I'll look into it later this weekend.

> Actually, since the Comparison has the nodes themselves can't it just
> compute the xpath using them (on demand)? Are there cases where this
> wouldn't work?

TBH I modeled this after the XMLUnit 1.x difference engine which
calculates the XPath while walking the tree as well and never questioned
that design.  The trickies part would be knowing the sibblings on each
level (what to put into the sqare brackets of /foo/bar[...]/baz on the
XPath of a baz element) - this might benefit from some caching as you
suggest to do for Level instances.

Stefan

Re: [Xmlunit-general] XPathContext.getXPath taking bulk of compare time

From: Stefan B. <bo...@ap...> - 2013-04-14 18:34:48

On 2013-04-13, Stefan Bodewig wrote:

>> On 4/11/13 1:06 PM, David Rees wrote:

>>> I also took a first crack at using dynamic programming to store the
>>> xpath expression in the Level objects. So its only computed once for
>>> each level. That took it from 0.06 to 0.04. A patch with that first
>>> crack is at https://sourceforge.net/p/xmlunit/bugs/61/.

> I'll look into it later this weekend.

I've committed your patch and ported it to C#.

Deque#descendingIterator is Java6 while I tried to keep the code base
compatible to Java5 so far.  That seemed to be a good idea three years
ago, not sure whether it really is anymore or whether Java6 as baseline
is acceptable.  If so we might question .NET 2.0 vs 3.5 as well.

Stefan

Re: [Xmlunit-general] XPathContext.getXPath taking bulk of compare time

From: Stefan B. <bo...@ap...> - 2013-04-14 18:56:43

On 2013-04-13, Stefan Bodewig wrote:

> On 2013-04-11, David Rees wrote:

>> On 4/11/13 1:06 PM, David Rees wrote:

>>> I've actually tracked it down to two things in the XPathContext.getXPath.
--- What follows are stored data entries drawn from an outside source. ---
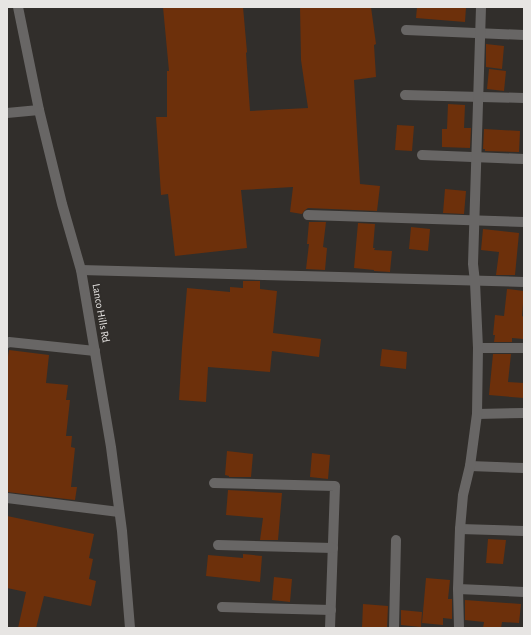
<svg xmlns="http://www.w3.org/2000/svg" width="531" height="635" font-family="'Alegreya Sans',sans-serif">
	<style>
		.building { fill: #6d300b }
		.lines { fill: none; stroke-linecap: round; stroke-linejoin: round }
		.minor { stroke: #686665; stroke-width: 10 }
		.tertiary { stroke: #686665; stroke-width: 10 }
		.labels { text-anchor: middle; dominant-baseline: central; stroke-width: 3.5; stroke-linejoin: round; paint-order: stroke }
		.street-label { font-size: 11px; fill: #e7e5e3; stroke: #312e2b }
	</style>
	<rect width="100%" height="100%" fill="#312e2b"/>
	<!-- building -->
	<g class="building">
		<polygon points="163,7 243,7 247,52 246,53 250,111 308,108 301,60 300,7 371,7 376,44 374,45 376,77 354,80 360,184 380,186 377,211 308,208 305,210 302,214 290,212 293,187 241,190 247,248 175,256 168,194 161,195 156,117 167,117 167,71 169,71"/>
		<polygon points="417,7 466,7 465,22 416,18"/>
		<polygon points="486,44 504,46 502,69 486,67"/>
		<polygon points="489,69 506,71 504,91 487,89"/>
		<polygon points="448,104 465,105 464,128 471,128 470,148 442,147 442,129 447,129"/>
		<polygon points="397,125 414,126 412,151 395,150"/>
		<polygon points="484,129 520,131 519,152 485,151 485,149 483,149"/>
		<polygon points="445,189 466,191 464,214 443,213"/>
		<polygon points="309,222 326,222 323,247 327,248 325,270 306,269 309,244 307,244"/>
		<polygon points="358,223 375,224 373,248 375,248 374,250 392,251 390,272 374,271 374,270 354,268"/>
		<polygon points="411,227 430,229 428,251 409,249"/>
		<polygon points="483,229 519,233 515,275 496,275 499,252 481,250"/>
		<polygon points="243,281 260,281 260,289 277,291 273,333 321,339 319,357 272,351 270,372 208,367 206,402 179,400 182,348 187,288 230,292 230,287 243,288"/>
		<polygon points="507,289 524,291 522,316 524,317 524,339 512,338 512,342 494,342 495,335 493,335 495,315 504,316"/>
		<polygon points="382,349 407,352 406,369 380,366"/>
		<polygon points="9,350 49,355 46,383 68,385 66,400 70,400 66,436 72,436 71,447 75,448 71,487 77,487 75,500 7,492 7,363"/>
		<polygon points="493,354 511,354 508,382 524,383 524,398 489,395"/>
		<polygon points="227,451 253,454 251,477 229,477 229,476 225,475"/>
		<polygon points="312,453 330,455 328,479 310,477"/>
		<polygon points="228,490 282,493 278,540 260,540 263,518 226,515"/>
		<polygon points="7,516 94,534 89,558 93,559 89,579 96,581 91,606 44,596 36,628 18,628 26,592 7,588"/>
		<polygon points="488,539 506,540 503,564 486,563"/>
		<polygon points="243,554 262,556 260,582 206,576 208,555 243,558"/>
		<polygon points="274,577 292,579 290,602 272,600"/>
		<polygon points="426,578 450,580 448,599 452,599 452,619 443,618 443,625 422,623"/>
		<polygon points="465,600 521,604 519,623 502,622 501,628 483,628 484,622 465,620"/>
		<polygon points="363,604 388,606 387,628 362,628"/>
		<polygon points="401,610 422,612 421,627 401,625"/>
	</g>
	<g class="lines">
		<!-- minor -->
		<g class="minor">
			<polyline points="406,30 524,35"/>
			<polyline points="405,95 524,98"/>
			<polyline points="7,113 39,110"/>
			<polyline points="422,155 524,159"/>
			<polyline points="308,215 524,222"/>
			<polyline points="81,270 524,282"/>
			<polyline points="7,343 9,342 95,351"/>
			<polyline points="478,348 524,348"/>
			<polyline points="477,414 524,413"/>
			<polyline points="470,466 524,468"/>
			<polyline points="214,483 335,486 330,628"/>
			<polyline points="7,498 119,512"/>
			<polyline points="460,529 524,531"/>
			<polyline points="218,545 333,548"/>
			<polyline points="458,589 524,592"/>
			<polyline points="222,607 331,610"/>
			<polyline points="394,628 396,540"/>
			<polyline points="459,628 458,589 460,529 463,495 470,466 477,414 478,348 475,282 473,264 481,7"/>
		</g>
		<!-- tertiary -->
		<polyline class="tertiary" points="18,7 39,110 62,204 81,270 111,447 122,531 130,628"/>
	</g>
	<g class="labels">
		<!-- street labels -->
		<g class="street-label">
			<text transform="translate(101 313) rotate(80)">Lanco Hills Rd</text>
		</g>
	</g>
	<!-- border -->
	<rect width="531" height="635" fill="none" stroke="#e7e5e3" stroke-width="16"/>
</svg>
>>> The biggest is actually the "replace(SEP + SEP, SEP)". When I remove
>>> that my XMLUnit benchmarks go from 0.11 to 0.06. I haven't played with
>>> it enough yet to know enough about why that line is there so I can
>>> replace it.

> I don't recall under which circumstances it happens but there are
> certain edge cases.

The document node itself is used like an element named "" so there is an
initial Level with XPath "/" and when the document element is added we
get two consecutive slashes.  I've rewritten the XPath building to
account for the special case and avoind the replace call.

Actually there is an additional possibility for levels with empty names
in the default case of appendChildren - but I don't think that can be
triggered at all.

Stefan